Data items
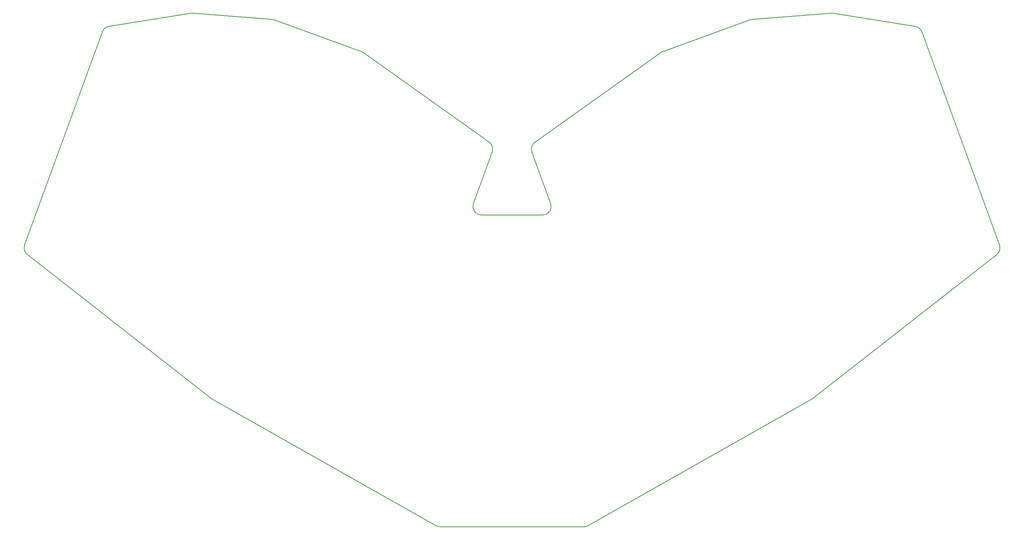
<source format=gbr>
%TF.GenerationSoftware,KiCad,Pcbnew,8.0.1*%
%TF.CreationDate,2024-04-14T13:59:04+09:00*%
%TF.ProjectId,lazyboy36,6c617a79-626f-4793-9336-2e6b69636164,v1.0.0*%
%TF.SameCoordinates,Original*%
%TF.FileFunction,Profile,NP*%
%FSLAX46Y46*%
G04 Gerber Fmt 4.6, Leading zero omitted, Abs format (unit mm)*
G04 Created by KiCad (PCBNEW 8.0.1) date 2024-04-14 13:59:04*
%MOMM*%
%LPD*%
G01*
G04 APERTURE LIST*
%TA.AperFunction,Profile*%
%ADD10C,0.150000*%
%TD*%
G04 APERTURE END LIST*
D10*
X172281505Y-199733552D02*
X139209959Y-199733569D01*
X248696971Y-84069590D02*
G75*
G02*
X250261621Y-85360614I-314671J-1975010D01*
G01*
X268174302Y-134575364D02*
G75*
G02*
X267529469Y-136832898I-1879402J-684036D01*
G01*
X61229873Y-85360620D02*
G75*
G02*
X62794493Y-84069578I1879427J-684080D01*
G01*
X86408051Y-170135950D02*
X43961993Y-136832894D01*
X148715516Y-127680992D02*
G75*
G02*
X146836037Y-124996922I-116J1999992D01*
G01*
X164655326Y-124996952D02*
X160337835Y-113134709D01*
X43961989Y-136832907D02*
G75*
G02*
X43317176Y-134575377I1234311J1573407D01*
G01*
X164655325Y-124996952D02*
G75*
G02*
X162775945Y-127680906I-1879425J-683948D01*
G01*
X121486698Y-90154963D02*
X150436340Y-110822924D01*
X62794494Y-84069583D02*
X81732724Y-81051557D01*
X139209959Y-199733569D02*
G75*
G02*
X138225233Y-199474321I41J1999969D01*
G01*
X138225225Y-199474335D02*
X86657867Y-170303232D01*
X160337835Y-113134709D02*
G75*
G02*
X161055132Y-110822934I1879465J684009D01*
G01*
X225083420Y-170135956D02*
G75*
G02*
X224833594Y-170303232I-1233920J1572656D01*
G01*
X81732723Y-81051559D02*
G75*
G02*
X82203564Y-81032744I314677J-1974041D01*
G01*
X224833597Y-170303237D02*
X173266240Y-199474324D01*
X211171656Y-82450852D02*
X229287919Y-81032741D01*
X250261594Y-85360624D02*
X268174315Y-134575372D01*
X86657867Y-170303231D02*
G75*
G02*
X86408055Y-170135945I985433J1741731D01*
G01*
X148715516Y-127680992D02*
X162775945Y-127680987D01*
X190004765Y-90154967D02*
G75*
G02*
X190482811Y-89903326I1162135J-1627833D01*
G01*
X229287919Y-81032746D02*
G75*
G02*
X229758737Y-81051549I156081J-1995754D01*
G01*
X150436340Y-110822924D02*
G75*
G02*
X151153652Y-113134722I-1162140J-1627776D01*
G01*
X173266240Y-199474324D02*
G75*
G02*
X172281505Y-199733571I-984740J1740624D01*
G01*
X267529475Y-136832906D02*
X225083420Y-170135956D01*
X151153631Y-113134714D02*
X146836129Y-124996956D01*
X82203564Y-81032743D02*
X100319806Y-82450853D01*
X161055121Y-110822919D02*
X190004764Y-90154966D01*
X100319806Y-82450853D02*
G75*
G02*
X100847768Y-82565358I-156006J-1993747D01*
G01*
X210643691Y-82565368D02*
G75*
G02*
X211171656Y-82450847I684009J-1879132D01*
G01*
X100847765Y-82565365D02*
X121008658Y-89903329D01*
X121008658Y-89903329D02*
G75*
G02*
X121486696Y-90154966I-684358J-1879971D01*
G01*
X229758736Y-81051555D02*
X248696954Y-84069589D01*
X190482812Y-89903329D02*
X210643691Y-82565368D01*
X43317168Y-134575374D02*
X61229869Y-85360621D01*
M02*

</source>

# Task:
Go through the data and return each line where the word "format" appears.

# Answer below:
<source format=gbr>
G04 Gerber Fmt 4.6, Leading zero omitted, Abs format (unit mm)*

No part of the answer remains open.